(Saved entries)
▼▼▼

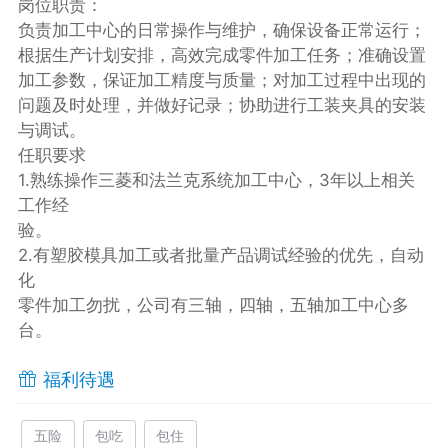
岗位职责：
负责加工中心的日常操作与维护，确保设备正常运行；
根据生产计划安排，高效完成零件加工任务；准确设置
加工参数，保证加工精度与质量；对加工过程中出现的
问题及时处理，并做好记录；协助进行工装夹具的安装
与调试。
任职要求
1.熟练操作三菱和法兰克系统加工中心，3年以上相关
工作经
验。
2.有塑胶模具加工或者批量产品调试经验的优先，自动
化
零件加工勿扰，公司有三轴，四轴，五轴加工中心多
台。
福利待遇
五险
包吃
包住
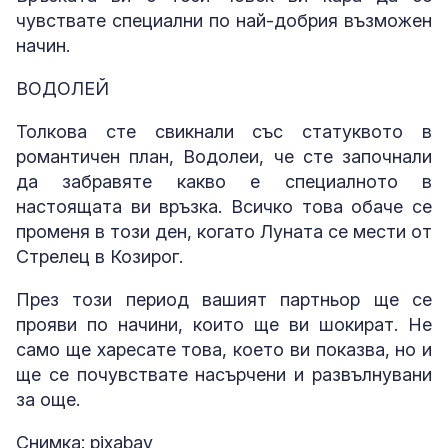
чувствате специални по най-добрия възможен
начин.
ВОДОЛЕЙ
Толкова сте свикнали със статуквото в
романтичен план, Водолеи, че сте започнали
да забравяте какво е специалното в
настоящата ви връзка. Всичко това обаче се
променя в този ден, когато Луната се мести от
Стрелец в Козирог.
През този период вашият партньор ще се
прояви по начини, които ще ви шокират. Не
само ще харесате това, което ви показва, но и
ще се почувствате насърчени и развълнувани
за още.
Снимка: pixabay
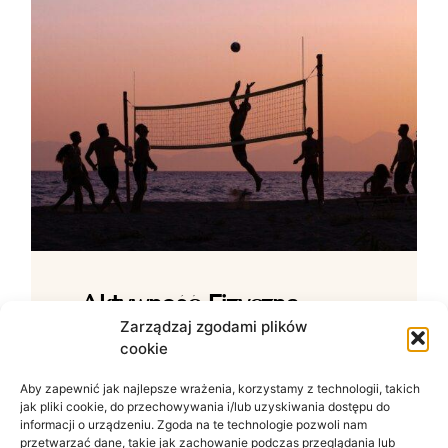
Aktywność Fizyczna –
Jak Ćwiczenia Wpływają
Zarządzaj zgodami plików
cookie
Na Samopoczucie?
Aby zapewnić jak najlepsze wrażenia, korzystamy z technologii, takich
Wpływ ruchu na zdrowie psychiczne W
jak pliki cookie, do przechowywania i/lub uzyskiwania dostępu do
świecie zdominowanym przez siedzący
informacji o urządzeniu. Zgoda na te technologie pozwoli nam
tryb życia i nieustanny szum informacyjny
przetwarzać dane, takie jak zachowanie podczas przeglądania lub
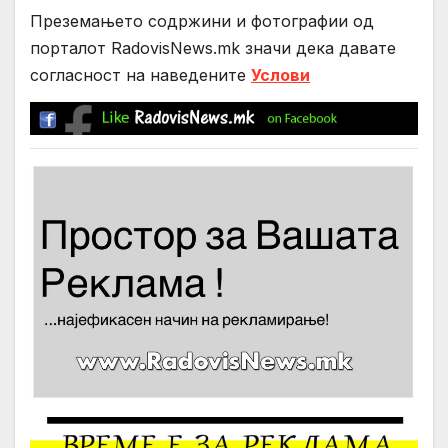
Преземањето содржини и фотографии од
порталот RadovisNews.mk значи дека давате
согласност на нaведените
Услови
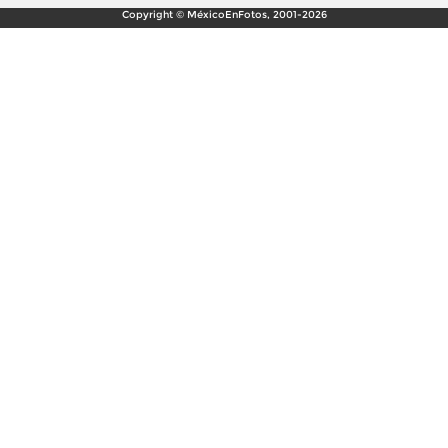
Copyright © MéxicoEnFotos, 2001-2026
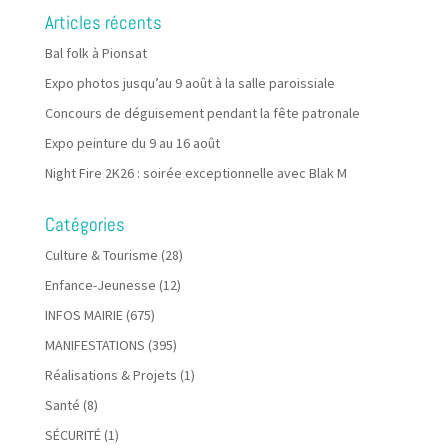
Articles récents
Bal folk à Pionsat
Expo photos jusqu’au 9 août à la salle paroissiale
Concours de déguisement pendant la fête patronale
Expo peinture du 9 au 16 août
Night Fire 2K26 : soirée exceptionnelle avec Blak M
Catégories
Culture & Tourisme
(28)
Enfance-Jeunesse
(12)
INFOS MAIRIE
(675)
MANIFESTATIONS
(395)
Réalisations & Projets
(1)
Santé
(8)
SÉCURITÉ
(1)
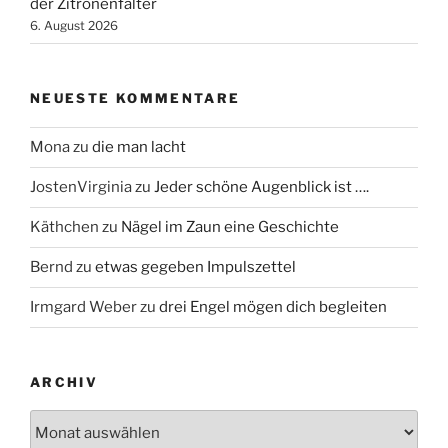
der Zitronenfalter
6. August 2026
NEUESTE KOMMENTARE
Mona
zu
die man lacht
JostenVirginia
zu
Jeder schöne Augenblick ist ….
Käthchen
zu
Nägel im Zaun eine Geschichte
Bernd
zu
etwas gegeben Impulszettel
Irmgard Weber
zu
drei Engel mögen dich begleiten
ARCHIV
Archiv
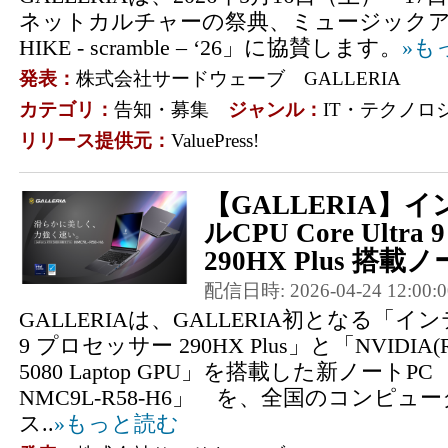
ネットカルチャーの祭典、ミュージックアー
HIKE - scramble – ‘26」に協賛します。
»も
発表：
株式会社サードウェーブ GALLERIA
カテゴリ：
告知・募集
ジャンル：
IT・テクノロ
リリース提供元：
ValuePress!
【GALLERIA】
ルCPU Core Ultr
290HX Plus 搭載ノ
配信日時: 2026-04-24 12:00:0
GALLERIAは、GALLERIA初となる「インテル(R
9 プロセッサー 290HX Plus」と「NVIDIA(R) 
5080 Laptop GPU」を搭載した新ノートPC 
NMC9L-R58-H6」 を、全国のコンピ
ス..
»もっと読む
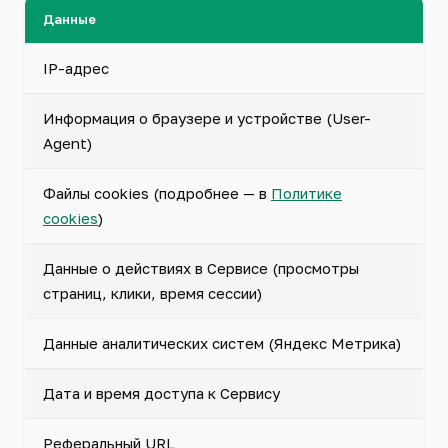
Данные
IP-адрес
Информация о браузере и устройстве (User-
Agent)
Файлы cookies (подробнее — в
Политике
cookies
)
Данные о действиях в Сервисе (просмотры
страниц, клики, время сессии)
Данные аналитических систем (Яндекс Метрика)
Дата и время доступа к Сервису
Реферальный URL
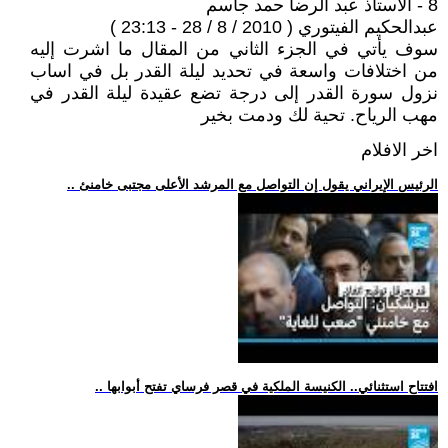
8 - الاستاذ عبد الرضا حمد جاسم
عبدالحكيم الفيتوري ( 2010 / 8 / 28 - 23:13 )
سوف يأتي في الجزء الثاني من المقال ما اشرت إليه
من اختلافات واسعة في تحديد ليلة القدر بل في اساب
نزول سورة القدر إلى درجة تضع عقيدة ليلة القدر في
مهب الرياح. تحية لك ودمت بخير
اخر الافلام
.. الرئيس الإيراني يقول إن التواصل مع المرشد الأعلى مجتبى خامنئ
.. افتتاح استثنائي.. الكنيسة الملكية في قصر فرساي تفتح أبوابها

▲▲▲

> _How to complete this task_:
A verbatim copy of the records is needed, with all images omitted.

> _Written answer_:
岗位职责：
负责加工中心的日常操作与维护，确保设备正常运行；
根据生产计划安排，高效完成零件加工任务；准确设置
加工参数，保证加工精度与质量；对加工过程中出现的
问题及时处理，并做好记录；协助进行工装夹具的安装
与调试。
任职要求
1.熟练操作三菱和法兰克系统加工中心，3年以上相关
工作经
验。
2.有塑胶模具加工或者批量产品调试经验的优先，自动
化
零件加工勿扰，公司有三轴，四轴，五轴加工中心多
台。
福利待遇
五险
包吃
包住
чувствате специални по най-добрия възможен
начин.
ВОДОЛЕЙ
Толкова сте свикнали със статуквото в
романтичен план, Водолеи, че сте започнали
да забравяте какво е специалното в
настоящата ви връзка. Всичко това обаче се
променя в този ден, когато Луната се мести от
Стрелец в Козирог.
През този период вашият партньор ще се
прояви по начини, които ще ви шокират. Не
само ще харесате това, което ви показва, но и
ще се почувствате насърчени и развълнувани
за още.
Снимка: pixabay
Aktywność Fizyczna –
Jak Ćwiczenia Wpływają
Zarządzaj zgodami plików
cookie
Na Samopoczucie?
Aby zapewnić jak najlepsze wrażenia, korzystamy z technologii, takich
Wpływ ruchu na zdrowie psychiczne W
jak pliki cookie, do przechowywania i/lub uzyskiwania dostępu do
świecie zdominowanym przez siedzący
informacji o urządzeniu. Zgoda na te technologie pozwoli nam
tryb życia i nieustanny szum informacyjny
przetwarzać dane, takie jak zachowanie podczas przeglądania lub
Преземањето содржини и фотографии од
порталот RadovisNews.mk значи дека давате
согласност на нaведените
Услови
Copyright © MéxicoEnFotos, 2001-2026
Articles récents
Bal folk à Pionsat
Expo photos jusqu’au 9 août à la salle paroissiale
Concours de déguisement pendant la fête patronale
Expo peinture du 9 au 16 août
Night Fire 2K26 : soirée exceptionnelle avec Blak M
Catégories
Culture & Tourisme
(28)
Enfance-Jeunesse
(12)
INFOS MAIRIE
(675)
MANIFESTATIONS
(395)
Réalisations & Projets
(1)
Santé
(8)
SÉCURITÉ
(1)
der Zitronenfalter
6. August 2026
NEUESTE KOMMENTARE
Mona
zu
die man lacht
JostenVirginia
zu
Jeder schöne Augenblick ist ….
Käthchen
zu
Nägel im Zaun eine Geschichte
Bernd
zu
etwas gegeben Impulszettel
Irmgard Weber
zu
drei Engel mögen dich begleiten
ARCHIV
Archiv
ネットカルチャーの祭典、ミュージックアー
HIKE - scramble – ‘26」に協賛します。
»も
発表：
株式会社サードウェーブ GALLERIA
カテゴリ：
告知・募集
ジャンル：
IT・テクノロ
リリース提供元：
ValuePress!
【GALLERIA】
ルCPU Core Ultr
290HX Plus 搭載ノ
配信日時: 2026-04-24 12:00:0
GALLERIAは、GALLERIA初となる「インテル(R
9 プロセッサー 290HX Plus」と「NVIDIA(R) 
5080 Laptop GPU」を搭載した新ノートPC 
NMC9L-R58-H6」 を、全国のコンピ
ス..
»もっと読む
Данные
IP-адрес
Информация о браузере и устройстве (User-
Agent)
Файлы cookies (подробнее — в
Политике
cookies
)
Данные о действиях в Сервисе (просмотры
страниц, клики, время сессии)
Данные аналитических систем (Яндекс Метрика)
Дата и время доступа к Сервису
Реферальный URL
8 - الاستاذ عبد الرضا حمد جاسم
عبدالحكيم الفيتوري ( 2010 / 8 / 28 - 23:13 )
سوف يأتي في الجزء الثاني من المقال ما اشرت إليه
من اختلافات واسعة في تحديد ليلة القدر بل في اساب
نزول سورة القدر إلى درجة تضع عقيدة ليلة القدر في
مهب الرياح. تحية لك ودمت بخير
اخر الافلام
.. الرئيس الإيراني يقول إن التواصل مع المرشد الأعلى مجتبى خامنئ
.. افتتاح استثنائي.. الكنيسة الملكية في قصر فرساي تفتح أبوابها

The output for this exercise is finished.